WORK TO COMPLETE> Go to the line that includes "index dip: (932, 410)" and retype it, then every line after it to the end of the data, adding nothing.

PROVIDED INFORMATION>
**********
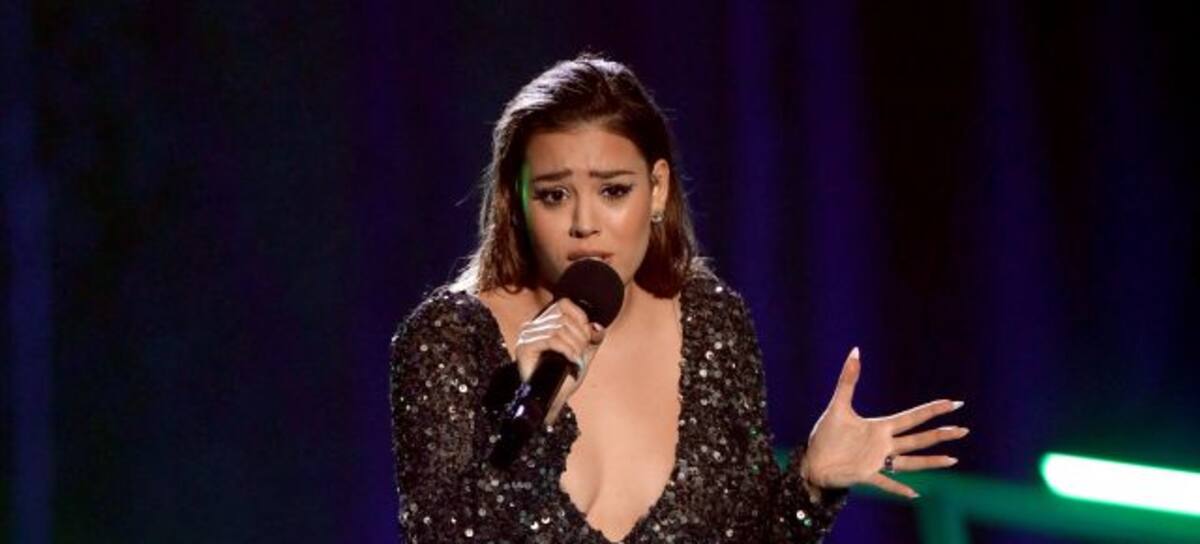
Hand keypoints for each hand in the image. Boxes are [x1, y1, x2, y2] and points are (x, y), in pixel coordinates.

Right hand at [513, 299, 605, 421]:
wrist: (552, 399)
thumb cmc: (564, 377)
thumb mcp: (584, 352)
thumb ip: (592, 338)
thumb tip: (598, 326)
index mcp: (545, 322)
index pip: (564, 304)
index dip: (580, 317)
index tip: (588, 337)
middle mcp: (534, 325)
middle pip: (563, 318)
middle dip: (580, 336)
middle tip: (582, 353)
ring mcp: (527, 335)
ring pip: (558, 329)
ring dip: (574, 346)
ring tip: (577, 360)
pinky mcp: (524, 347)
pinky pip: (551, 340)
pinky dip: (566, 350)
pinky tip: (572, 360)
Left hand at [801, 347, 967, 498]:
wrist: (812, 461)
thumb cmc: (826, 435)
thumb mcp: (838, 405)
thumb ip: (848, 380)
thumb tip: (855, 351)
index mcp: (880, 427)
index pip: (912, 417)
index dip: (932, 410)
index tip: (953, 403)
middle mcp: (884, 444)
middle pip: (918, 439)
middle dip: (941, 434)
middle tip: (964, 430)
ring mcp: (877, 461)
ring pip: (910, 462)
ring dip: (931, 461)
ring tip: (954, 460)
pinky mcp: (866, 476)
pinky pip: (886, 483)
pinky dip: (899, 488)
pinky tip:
**********
TASK SOLUTION>
index dip: (932, 410)
index tip: (953, 403)
middle mcp: (884, 444)
middle pip: (918, 439)
middle dip: (941, 434)
middle tip: (964, 430)
ring mcp: (877, 461)
ring pip: (910, 462)
ring dip: (931, 461)
ring tip: (954, 460)
pinky mcp: (866, 476)
pinky pip: (886, 483)
pinky dip: (899, 488)
pinky tip:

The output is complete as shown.